In sella al motorino rubato investe carabiniere: preso
Rocambolesco inseguimento la notte di Pasqua tra le strade di Rancitelli Per sfuggire al controllo l’uomo si è schiantato anche contro l’auto dei militari
PESCARA. Per sfuggire al controllo dei carabinieri ha prima provocato un incidente e poi ha investito un militare. Ma alla fine è stato bloccato e arrestato con le accuse di lesioni, resistenza a pubblico ufficiale e ricettazione, perché il motorino su cui ha cercato di scappare è poi risultato rubato.
Alla fine si è concluso così, e fortunatamente senza conseguenze particolarmente gravi, il rocambolesco inseguimento che si è svolto tra le strade del rione Rancitelli nella notte tra sabato e domenica.
Protagonista della vicenda, G.G., 45 anni, di Pescara, già noto alle forze dell’ordine.

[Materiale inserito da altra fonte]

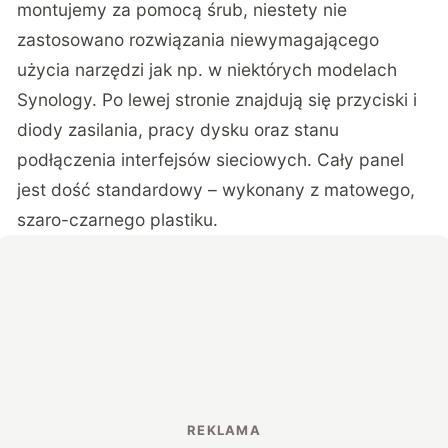
montujemy za pomocą śrub, niestety nie
zastosowano rozwiązania niewymagającego
użycia narzędzi jak np. w niektórych modelach
Synology. Po lewej stronie znajdują się przyciski i
diody zasilania, pracy dysku oraz stanu
podłączenia interfejsów sieciowych. Cały panel
jest dość standardowy – wykonany z matowego,
szaro-czarnego plastiku.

Secondo una prima ricostruzione, l’uomo è stato intercettato da una pattuglia intorno alle 3 di notte lungo via Lago di Capestrano. Ma alla richiesta di fermarsi per un normale controllo dei militari, l’uomo ha accelerato imboccando a tutta velocità anche una strada contromano. Una manovra spericolata nel corso della quale il 45enne in sella al motorino è finito prima contro la macchina dei carabinieri e poi a terra, ferendosi alla testa. Ma non è bastato, perché in una manciata di secondi ha ripreso il mezzo e si è ridato alla fuga noncurante della ferita. Al contrario, determinatissimo a far perdere le proprie tracce, nel corso di quella fuga disperata ha addirittura travolto uno dei militari che gli intimava l’alt. Ma non è bastato. I carabinieri non hanno mai desistito e alla fine, nonostante l’incidente e l’investimento, sono riusciti a bloccare il conducente del motorino impazzito.
E una volta bloccato e identificato, l’hanno portato per accertamenti al pronto soccorso, dove è stato medicato anche il militare investito. E poi G.G. è stato arrestato. (s.d.l.)